The PC gaming industry hasn't always been dominated by modern-day megapublishers such as Electronic Arts and Microsoft. Before all the acquisitions and big-dollar bottom lines, the landscape was dotted with dozens of small, independent development houses that designed games in accordance with their own rules and guidelines. The results were often erratic, yet just as often exciting and original. Austrian-based publisher JoWood Productions takes us back to the best of those times with its first automobile racing game, Rally Trophy. Developed by Finland's Bugbear Entertainment, Rally Trophy is clearly designed to appeal to a niche market.

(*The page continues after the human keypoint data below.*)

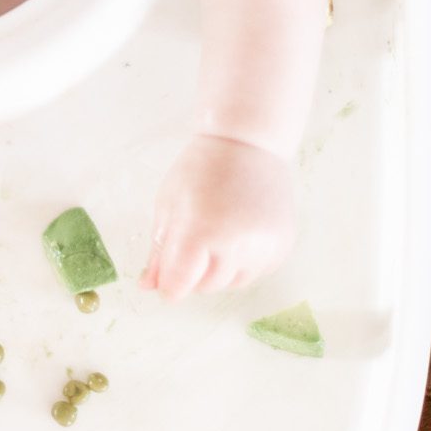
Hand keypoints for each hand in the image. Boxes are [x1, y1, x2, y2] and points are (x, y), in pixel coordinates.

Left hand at [142, 133, 295, 300]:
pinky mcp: (282, 245)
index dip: (169, 287)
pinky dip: (243, 262)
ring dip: (219, 270)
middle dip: (193, 274)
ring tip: (216, 234)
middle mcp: (236, 243)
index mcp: (200, 231)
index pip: (180, 285)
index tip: (166, 283)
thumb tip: (149, 287)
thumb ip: (160, 251)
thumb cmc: (201, 169)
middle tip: (192, 243)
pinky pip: (256, 271)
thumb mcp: (169, 205)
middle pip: (206, 286)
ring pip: (232, 283)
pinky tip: (238, 233)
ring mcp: (264, 246)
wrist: (249, 142)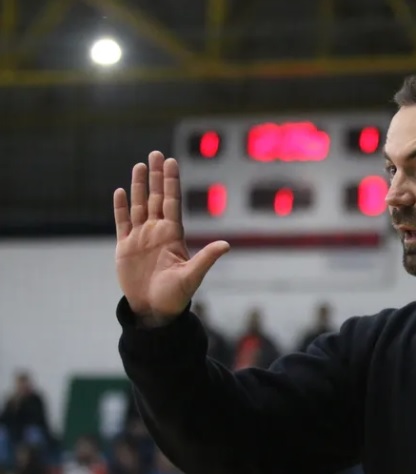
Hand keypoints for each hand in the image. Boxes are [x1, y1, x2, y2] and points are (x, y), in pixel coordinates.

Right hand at [114, 151, 229, 326]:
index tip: (171, 161)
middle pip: (155, 197)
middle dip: (155, 176)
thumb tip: (226, 245)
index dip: (171, 182)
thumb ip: (206, 258)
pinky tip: (120, 191)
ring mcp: (140, 238)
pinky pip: (122, 222)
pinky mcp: (125, 248)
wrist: (154, 310)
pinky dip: (121, 207)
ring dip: (137, 186)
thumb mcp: (192, 276)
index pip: (172, 201)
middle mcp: (157, 231)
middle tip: (155, 153)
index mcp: (173, 234)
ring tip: (139, 165)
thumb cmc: (176, 295)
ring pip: (139, 205)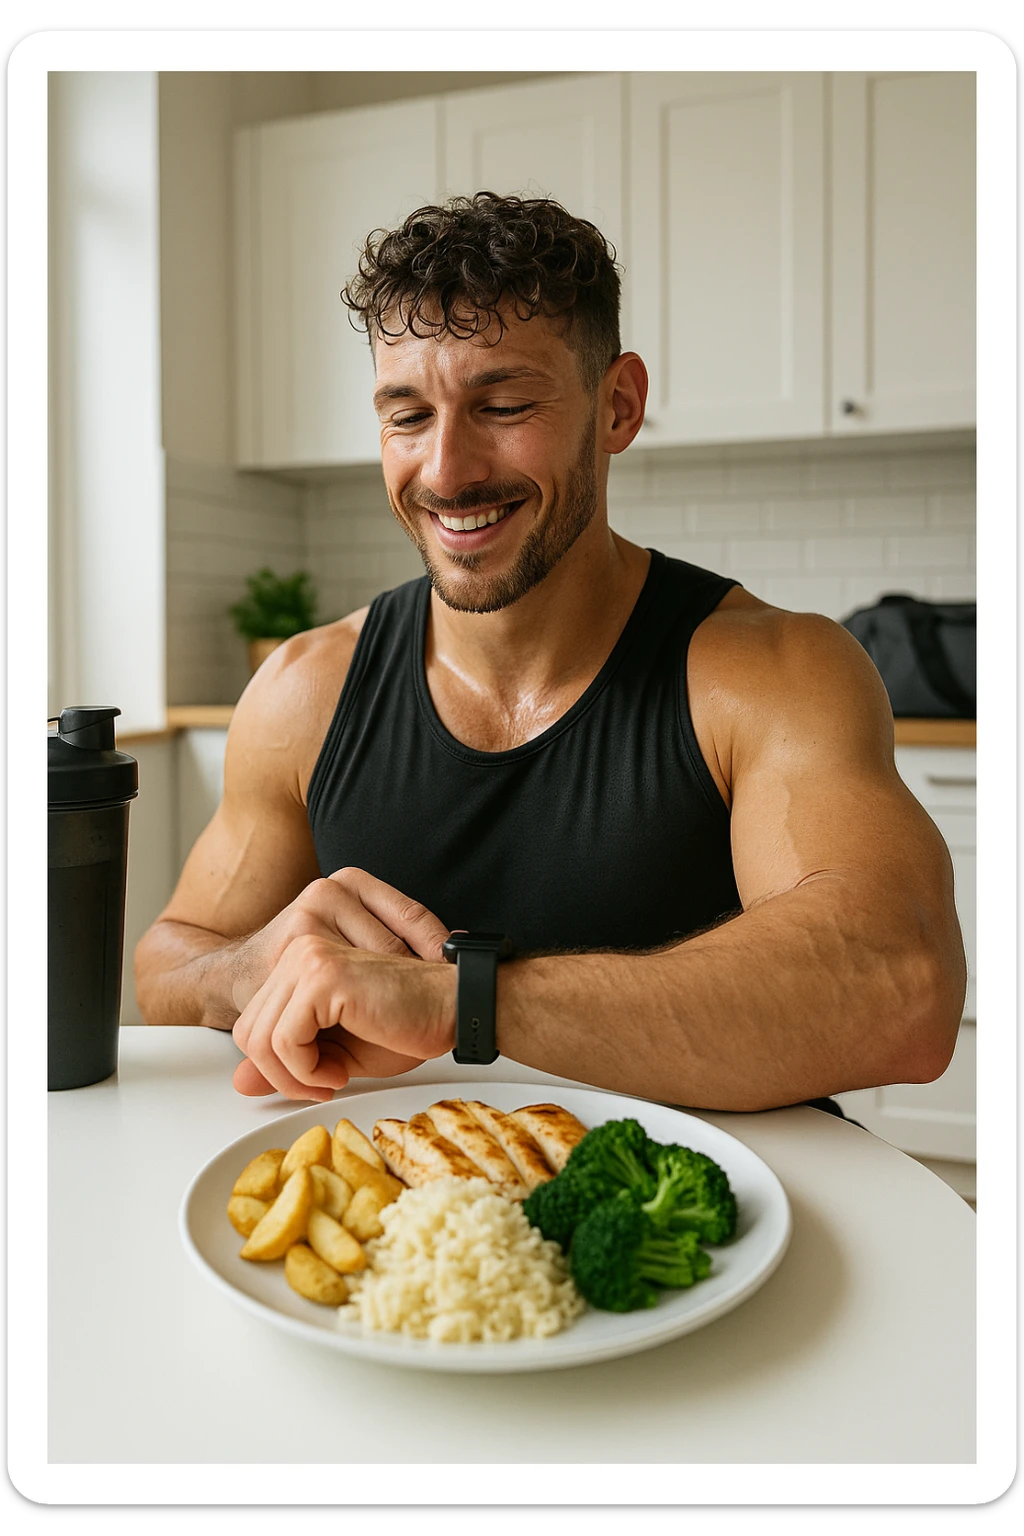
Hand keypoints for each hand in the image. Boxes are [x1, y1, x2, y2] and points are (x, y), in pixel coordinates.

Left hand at [231, 935, 455, 1100]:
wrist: (454, 1009)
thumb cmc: (406, 1026)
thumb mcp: (334, 1052)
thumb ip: (285, 1062)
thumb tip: (239, 1082)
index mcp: (300, 963)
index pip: (253, 1024)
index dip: (278, 1067)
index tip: (318, 1079)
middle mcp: (299, 952)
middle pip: (248, 1031)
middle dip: (281, 1075)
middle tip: (325, 1085)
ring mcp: (308, 959)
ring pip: (260, 1038)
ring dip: (294, 1076)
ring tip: (335, 1077)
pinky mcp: (322, 976)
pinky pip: (285, 1039)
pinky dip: (307, 1070)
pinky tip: (341, 1070)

The game focuses on the obscure discipline of solo rally racing, and from a historical perspective. If you enjoy this generally lonely style of driving and can appreciate the game's seriously challenging physics model and unique viewpoint, Rally Trophy will take you on a journey that ranks right up there with the best the genre has to offer.
Unlike most fender-banging PC racing games, Rally Trophy imitates the art of true European rallying. As such, it is essentially a series of perilous time trials in which competitors are released one at a time and asked to negotiate long and sometimes outrageously twisty bits of back road. Apart from a codriver, who incessantly conveys the direction and degree of upcoming turns, you're alone on the track and racing solely against the clock and the posted times of your peers. The game deviates from real-world rallying in that it always positions you as the final entrant and unfortunately doesn't actually let you encounter slower or faster competitors. Yet it is very real in almost ever other sense.

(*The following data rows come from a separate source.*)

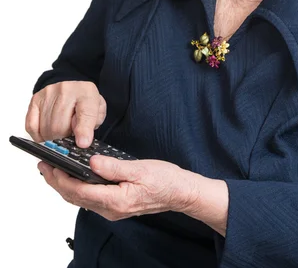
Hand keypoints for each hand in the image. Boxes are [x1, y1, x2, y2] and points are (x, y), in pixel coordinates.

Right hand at [25, 81, 106, 147]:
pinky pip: (32, 126)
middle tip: (69, 134)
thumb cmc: (85, 101)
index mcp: (87, 94)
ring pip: (46, 129)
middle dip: (64, 138)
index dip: (83, 131)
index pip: (85, 113)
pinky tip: (47, 131)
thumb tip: (82, 141)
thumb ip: (92, 124)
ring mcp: (48, 94)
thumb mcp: (97, 112)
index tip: (82, 143)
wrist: (73, 88)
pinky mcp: (35, 100)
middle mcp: (66, 90)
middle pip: (60, 126)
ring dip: (53, 137)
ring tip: (61, 130)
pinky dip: (39, 135)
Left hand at [37, 155, 199, 220]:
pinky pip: (89, 198)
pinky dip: (77, 187)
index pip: (79, 191)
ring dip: (64, 185)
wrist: (180, 192)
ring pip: (80, 199)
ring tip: (53, 169)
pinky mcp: (115, 204)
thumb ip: (114, 167)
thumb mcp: (140, 169)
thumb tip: (91, 163)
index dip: (61, 179)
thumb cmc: (165, 180)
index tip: (49, 166)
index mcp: (116, 200)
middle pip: (75, 197)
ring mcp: (112, 209)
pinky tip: (74, 176)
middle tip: (43, 166)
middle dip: (56, 182)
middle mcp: (111, 209)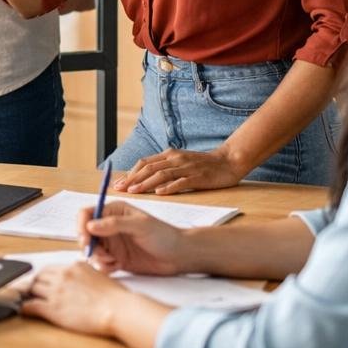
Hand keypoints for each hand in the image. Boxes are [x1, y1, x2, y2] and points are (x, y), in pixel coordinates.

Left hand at [19, 261, 130, 336]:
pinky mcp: (54, 308)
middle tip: (28, 291)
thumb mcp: (98, 276)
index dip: (42, 277)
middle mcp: (62, 276)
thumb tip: (79, 279)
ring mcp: (57, 292)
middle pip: (38, 277)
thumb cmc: (116, 297)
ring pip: (32, 289)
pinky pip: (32, 305)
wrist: (119, 310)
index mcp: (74, 266)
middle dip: (33, 284)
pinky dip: (24, 307)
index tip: (39, 282)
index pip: (49, 269)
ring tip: (23, 299)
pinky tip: (22, 309)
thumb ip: (84, 275)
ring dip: (27, 294)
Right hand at [76, 200, 186, 275]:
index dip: (82, 225)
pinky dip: (104, 267)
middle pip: (85, 234)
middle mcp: (109, 226)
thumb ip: (115, 224)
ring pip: (91, 250)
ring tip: (112, 261)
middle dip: (89, 245)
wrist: (179, 256)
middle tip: (100, 254)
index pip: (87, 214)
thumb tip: (90, 225)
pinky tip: (117, 266)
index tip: (85, 238)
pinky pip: (100, 263)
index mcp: (113, 212)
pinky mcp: (116, 259)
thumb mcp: (140, 226)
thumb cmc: (164, 235)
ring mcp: (112, 243)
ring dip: (97, 257)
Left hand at [114, 146, 246, 194]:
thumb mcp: (181, 162)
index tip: (118, 183)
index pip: (144, 163)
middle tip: (119, 189)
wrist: (228, 161)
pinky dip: (169, 187)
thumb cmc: (203, 165)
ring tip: (133, 192)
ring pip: (161, 174)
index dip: (130, 173)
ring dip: (145, 183)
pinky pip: (181, 182)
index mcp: (169, 154)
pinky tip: (159, 193)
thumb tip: (144, 179)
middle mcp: (175, 159)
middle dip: (132, 179)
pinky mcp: (198, 176)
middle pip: (149, 168)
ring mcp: (186, 167)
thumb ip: (165, 167)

Most drivers will need only a few stints behind the wheel to realize that this Finnish import is one of the most demanding PC racing games currently in circulation. For starters, the courses are almost sadistic in nature. Even with your codriver advising on the degree and proximity of the next turn, you'll never really know exactly what to expect until you get there. Drive a given segment a dozen times, and the game's collection of twists, combinations, elevation changes, and surface variations will keep you guessing. And if you do venture off the beaten path, you may well encounter any number of roadside hazards. Trees and boulders stop you dead in your tracks, ditches suck you in and then spit you up into the air if you exit too quickly, and various forms of smaller hazards wreak havoc with your traction. Sometimes you may even find yourself driving across a great open plain with nary an obstacle in sight. It is important to note that despite their generally unforgiving nature, all of the courses mimic real-life terrain and never feel awkward or artificially cramped or exaggerated. Bugbear has also fashioned enough drivable run-off space on either side of the roadway--space where you can quite easily turn around or go for a little off-road jaunt without ever contacting that final off-limits boundary.

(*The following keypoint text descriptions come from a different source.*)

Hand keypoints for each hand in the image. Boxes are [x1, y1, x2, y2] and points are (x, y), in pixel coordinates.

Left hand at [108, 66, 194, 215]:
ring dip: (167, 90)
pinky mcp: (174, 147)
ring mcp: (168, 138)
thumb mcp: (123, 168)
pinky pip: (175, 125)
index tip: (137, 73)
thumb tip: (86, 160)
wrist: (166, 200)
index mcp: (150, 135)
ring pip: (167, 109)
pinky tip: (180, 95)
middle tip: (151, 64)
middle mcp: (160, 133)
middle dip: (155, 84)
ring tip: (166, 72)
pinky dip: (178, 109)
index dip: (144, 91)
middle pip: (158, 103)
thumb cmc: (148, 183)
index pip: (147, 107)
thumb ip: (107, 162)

As unpredictable as they are, the courses are also very, very long. Rallies are typically driven in stages, several of which make up each event. In Rally Trophy, much like in last year's Mobil 1 Rally Championship, each segment can eat up several minutes. With 42 total stages and a good chance you'll need dozens of attempts to nail each one, campaigning the full championship is truly a grueling exercise. Add to this the frequent night and rain stages, each of which impacts your top speed and handling in a variety of ways. Even die-hard rally enthusiasts will find the going tough.
Between stages, you'll be compelled to repair the various bumps and bruises that your car has accrued. Although Rally Trophy vehicles somehow emerge relatively unscathed from full end-overs and never shed parts or morph into the tangled hunks of wreckage seen in that other rally favorite, Colin McRae Rally 2.0, they do suffer a variety of bent bumpers, buckled hoods, cracked windshields, dinged fenders, and broken headlights and taillights. Various mechanical characteristics are also affected by abuse, so it is strongly recommended to keep your car safe and far away from ruts and hazards if you don't want to spend precious postevent repair time fixing equipment that shouldn't have been damaged in the first place. And remember, though your tires never detach or pop and always seem to look in good working order, they too will degrade with time and mistreatment.